In 1974, the company changed its name to Orell Füssli Graphische Betriebe AG (OFGB). Around the same time, the OFGB security printing department became the sole printer for all Swiss banknotes with the design of the sixth banknote series introduced by the SNB in 1976.

The 1990s were characterised by upheaval, and a radical restructuring was carried out in 1992: the commercial printing plant was sold to Zürichsee Medien, Orell Füssli Kartographie became largely independent, and the banknote printing plant was further upgraded. The German book retailer Heinrich Hugendubel (Buchhandlung zum Elsässer) founded Orell Füssli Buchhandlungs AG as a minority shareholder. This transaction effectively created the present-day company in terms of its portfolio (publishing, book retailing, security printing).

Orell Füssli Buchhandlungs AG (51% OF, 49% Elsässer) moved into the prestigious Kramhof property at Füsslistrasse 4 and opened Switzerland's largest bookshop there in 1993, which has been associated with the name Orell Füssli in Zurich ever since and is often confused with the company's headquarters. In 1996, the revival of book retailing under the OF name led to the launch of online book retailing under the domain books.ch.

Orell Füssli Werbe was spun off as early as 1889 and taken over in 1998 by Lausanne-based Publigroupe, which merged the assets with its own companies, such as Publicis, thus removing the names OFA and Orell Füssli from the advertising market. A new group structure was created as part of a further reorganisation in 1999. Orell Füssli Graphische Betriebe Ltd. became Orell Füssli Holding Ltd., and the core operations of Graphische Betriebe—publishing (OFV) and security printing (OFS)—were spun off into independent subsidiaries under the holding company umbrella.

Orell Füssli acquired Teledata Ltd in its entirety in 2001 and renamed it Orell Füssli Wirtschaftsinformationen Ltd in 2003. On 1 July 2008, Orell Füssli Wirtschaftsinformationen Ltd. was wholly acquired by the Axon Active Ltd. group based in Lucerne.
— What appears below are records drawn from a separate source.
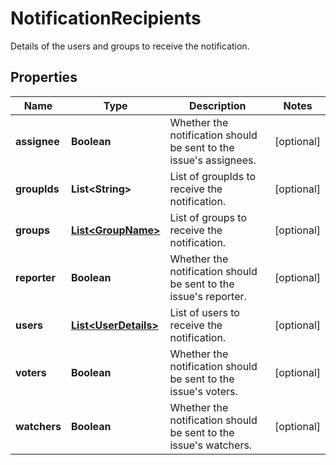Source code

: 

# NotificationRecipients

Details of the users and groups to receive the notification.

## Properties

| Name | Type | Description | Notes |
|------------ | ------------- | ------------- | -------------|
|**assignee** | **Boolean** | Whether the notification should be sent to the issue&#39;s assignees. |  [optional] |
|**groupIds** | **List&lt;String&gt;** | List of groupIds to receive the notification. |  [optional] |
|**groups** | [**List&lt;GroupName&gt;**](GroupName.md) | List of groups to receive the notification. |  [optional] |
|**reporter** | **Boolean** | Whether the notification should be sent to the issue&#39;s reporter. |  [optional] |
|**users** | [**List&lt;UserDetails&gt;**](UserDetails.md) | List of users to receive the notification. |  [optional] |
|**voters** | **Boolean** | Whether the notification should be sent to the issue&#39;s voters. |  [optional] |
|**watchers** | **Boolean** | Whether the notification should be sent to the issue&#39;s watchers. |  [optional] |



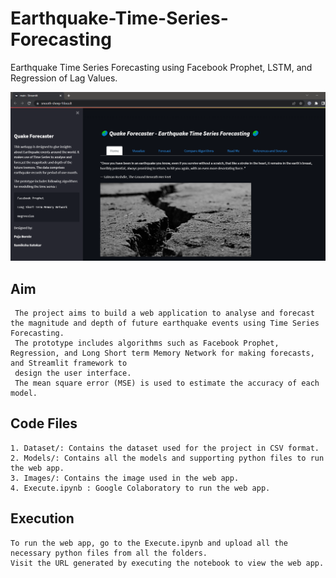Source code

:# Earthquake-Time-Series-Forecasting
 Earthquake Time Series Forecasting using Facebook Prophet, LSTM, and Regression of Lag Values.
 
 ![Alt text](/Images/WebApp.png?raw=true "Web Application")
 
 ## Aim
     The project aims to build a web application to analyse and forecast the magnitude and depth of future earthquake events using Time Series Forecasting. 
     The prototype includes algorithms such as Facebook Prophet, Regression, and Long Short term Memory Network for making forecasts, and Streamlit framework to 
     design the user interface. 
     The mean square error (MSE) is used to estimate the accuracy of each model.



## Code Files

    1. Dataset/: Contains the dataset used for the project in CSV format.
    2. Models/: Contains all the models and supporting python files to run the web app.
    3. Images/: Contains the image used in the web app.
    4. Execute.ipynb : Google Colaboratory to run the web app.
       
       
## Execution

    To run the web app, go to the Execute.ipynb and upload all the necessary python files from all the folders.
    Visit the URL generated by executing the notebook to view the web app.
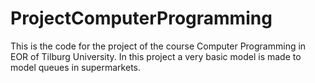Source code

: # ProjectComputerProgramming
This is the code for the project of the course Computer Programming in EOR of Tilburg University. In this project a very basic model is made to model queues in supermarkets.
However, the name Orell Füssli Wirtschaftsinformationen AG was retained. The risk management solutions provider CRIF acquired the company in 2014.
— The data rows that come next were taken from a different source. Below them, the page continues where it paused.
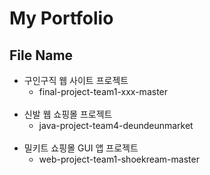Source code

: # My Portfolio

## File Name
 - 구인구직 웹 사이트 프로젝트 
   - final-project-team1-xxx-master
    <br>
 - 신발 웹 쇼핑몰 프로젝트
   - java-project-team4-deundeunmarket
    <br>
 - 밀키트 쇼핑몰 GUI 앱 프로젝트
   - web-project-team1-shoekream-master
In July 2002 Orell Füssli acquired a 76% majority interest in the Atlantic Zeiser Group Ltd, which is based in Emmingen-Liptingen (Germany) and had subsidiaries in France, Italy, Spain, the UK, and the USA. The acquisition expanded the company's repertoire and allowed it to market its expertise globally. The company's complete takeover was finalised at the beginning of November 2005.

Atlantic Zeiser Group AG was active in the telephone and credit card business, as well as passport systems and numbering boxes. With the advent of mobile phones and the decline of telephone cards, Atlantic Zeiser Group AG entered an economic crisis. In 2018, the card business was sold to Coesia (IT), while the business with components for the security printing industry remained with Orell Füssli Holding as Zeiser.

In 2020, Orell Füssli Holding merged with its subsidiaries Orell Füssli Security Printing Ltd and Orell Füssli Dienstleistungs Ltd and has since traded as Orell Füssli Ltd.

In 2020, Orell Füssli Ltd acquired a stake in the technology company Procivis, followed by the majority takeover in 2021.

In 2022, Orell Füssli Ltd acquired hep Verlag AG, a Swiss publisher of textbooks and reference books based in Berne.

In 2025, Orell Füssli AG acquired SKV AG, a leading Swiss provider of learning media for commercial and business education, from the Swiss Commercial Association.